Não sei se existe alguma dissertação académica sobre o tema, mas é muito provável que sim, apesar dele requerer uma disposição psicológica especial. A «literatura de estado terminal», a escrita de leito de morte, é um género que se impõe por si mesmo, uma vez que os escritores, os críticos, os historiadores, os jornalistas, também morrem, e, por certo, a maioria daqueles que perto do fim estejam em condições físicas e com discernimento para o fazerem terá sempre a tentação, por vezes transformada em ato, de escrever, de escrever uma vez mais, talvez pela derradeira vez. Agora sobre essa experiência única pela qual está a passar, do convívio com o fim iminente da própria vida no limite da capacidade de se fazer ouvir. Walt Withman terá sido um dos que foi mais longe, ao completar em 1892, já muito perto da morte e totalmente dependente dos outros, a derradeira versão de Leaves of Grass, declarando-a como a única fidedigna e completa.
Muito recentemente pudemos seguir duas experiências de «literatura» terminal desta natureza, ambas associadas à morte de dois intelectuais públicos de reputação mundial, que resolveram escrever, no contexto da sua própria experiência terminal, sobre o seu passado, o seu presente e a sua ausência de futuro. O primeiro deles foi Tony Judt, que já com a morte à vista de forma irrevogável, e mesmo sem poder escrever, ainda ditou três livros, todos eles publicados entre nós pelas Edições 70: Pensar o Século XX, Um Tratado Sobre os Nossos Atuais Descontentamentos (Ill Fares the Land) e O Chalet da Memória. No texto «Noite», incluído neste último, revelou mesmo de que forma a sua incapacidade para falar, para tomar notas e até para se mexer, lhe aguçou a memória e o espírito crítico, compelindo-o a «escrever» enquanto pudesse.
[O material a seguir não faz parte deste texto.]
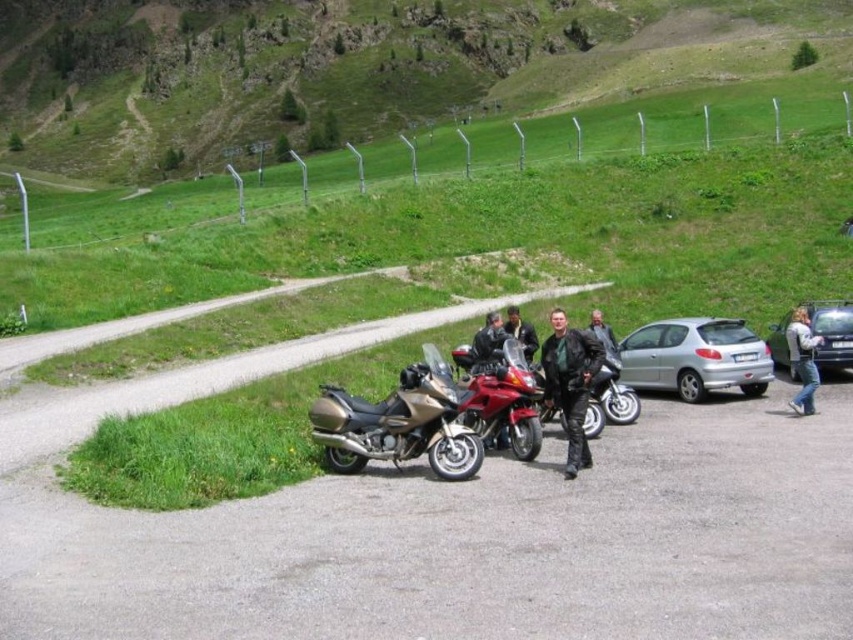
Is silver metallic sedan at right wider than dark brown leather jacket at center?

Incorrect, silver metallic sedan at right's width does not surpass dark brown leather jacket at center's.

Does silver metallic sedan at right come in front of dark brown leather jacket at center?

No, it is behind dark brown leather jacket at center.

Image resolution: width=853 pixels, height=640 pixels. Identify the location of silver metallic sedan at right. (833, 332).

Is point (735, 340) closer to camera compared to point (486, 440)?

That is False.

Measure the distance between silver metallic hatchback at center-right and shiny red motorcycle at center.

silver metallic hatchback at center-right is 7.09 meters away from shiny red motorcycle at center.

Which is in front, point (700, 368) or point (514, 444)?

Point (514, 444) is in front.

Locate an element on the screen. The image size is (853, 640). silver metallic hatchback at center-right is located at coordinates (695, 356).

Who is more forward, (x=820, y=301) or (x=795, y=333)?

Positioned in front is point (x=795, y=333).

Which of these two, silver metallic sedan at right or jeans at lower right, stands taller?

jeans at lower right

The height and width of the screenshot is (640, 853). Describe the element at coordinates (833, 332) in the screenshot. I see `silver metallic sedan at right` at that location.

Find the location of a particular element. This screenshot has height=640, width=853. silver metallic sedan at right is located at coordinates (833, 332).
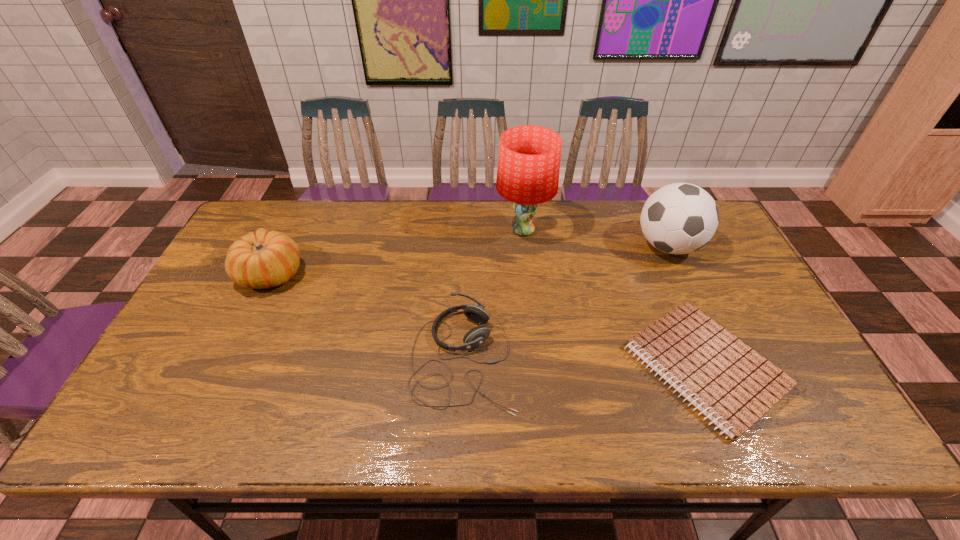
What are the coordinates of `vacant point located between the second tallest object and the tallest object` in the screenshot? It's located at (595, 238).

This screenshot has width=960, height=540. Find the location of `free space between the leftmost object and the tallest object`. free space between the leftmost object and the tallest object is located at coordinates (397, 252).

This screenshot has width=960, height=540. Identify the location of vacant region between the fourth shortest object and the lampshade. (595, 238).

This screenshot has height=540, width=960. In order to click on free space that is in between the notebook and the fourth tallest object in this screenshot , I will do [x=583, y=362].

Identify which object is the third closest to the lampshade. Please provide its 2D coordinates. Your answer should be formatted as a tuple, i.e. [(x, y)], where the tuple contains the x and y coordinates of a point satisfying the conditions above.

[(732, 385)]

Locate which object is the closest to the lampshade. Please provide its 2D coordinates. Your answer should be formatted as a tuple, i.e. [(x, y)], where the tuple contains the x and y coordinates of a point satisfying the conditions above.

[(680, 218)]

Identify the location of vacant space that satisfies the following two spatial constraints: 1. on the front-facing side of the lampshade; 2. on the left side of the soccer ball. (525, 246).

Where is `vacant region that satisfies the following two spatial constraints: 1. on the outer surface of the second shortest object; 2. on the right side of the shortest object`? vacant region that satisfies the following two spatial constraints: 1. on the outer surface of the second shortest object; 2. on the right side of the shortest object is located at coordinates (463, 367).

This screenshot has width=960, height=540. Identify the location of free space that satisfies the following two spatial constraints: 1. on the back side of the fourth shortest object; 2. on the front-facing side of the tallest object. (660, 230).

What are the coordinates of `blank space that satisfies the following two spatial constraints: 1. on the front-facing side of the lampshade; 2. on the left side of the notebook` in the screenshot? It's located at (539, 367).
A segunda experiência foi a de Christopher Hitchens, de quem a Dom Quixote fez sair há pouco Mortalidade. Trata-se de um documento duro e comovente, um grande livro marcado por uma atitude bastante diferente da mostrada por Judt. Enquanto este procurou elidir a proximidade da morte numa caminhada, imaginada e consciente, entre a evocação do seu próprio passado, a revisão de temas que o haviam ocupado como historiador e uma tomada de posição assumidamente política sobre o seu próprio tempo – incluindo neste o tempo dos seus últimos dias e até o futuro –, Hitchens confrontou-se principalmente com a necessidade sentida de se pacificar com os próprios objetos de aversão. Fazendo-o, no entanto, sem que tal esforço, associado a um legítimo estado de revolta contra a sua condição de saúde, se traduzisse na renúncia de convicções antes repetidamente afirmadas. Bem pelo contrário.
Debate assim temas repetidamente considerados tabu por quem aborda os doentes em estado terminal: o momento de reconhecimento da doença; a forma como os outros convivem com a notícia e com o próprio doente; a evolução aos ziguezagues do conceito de esperança; o modo como sucessivas faculdades vão deixando de se mostrar; a estranha forma de vida no interior de uma unidade clínica especial, a Tumorlândia; a relação com a religião, particularmente a vivida por quem, como o autor, se conserva ateu e se vê forçado a recusar o «conforto» dos amigos e conhecidos que entendem ser aquele o momento da «conversão». A estes, num registo de humor que nunca larga o autor quase-morto, com nunca abandonou o autor fogosamente-vivo, Christopher Hitchens respondeu citando Voltaire, «que, ao ser importunado no seu leito de morte e incitado a renunciar ao demónio, murmurou que aquela não era a altura de fazer inimigos». Sai-se pacificado deste livro pois nele reconhecemos a capacidade humana de nem no último dos limites parar de cantar «o lado brilhante da vida».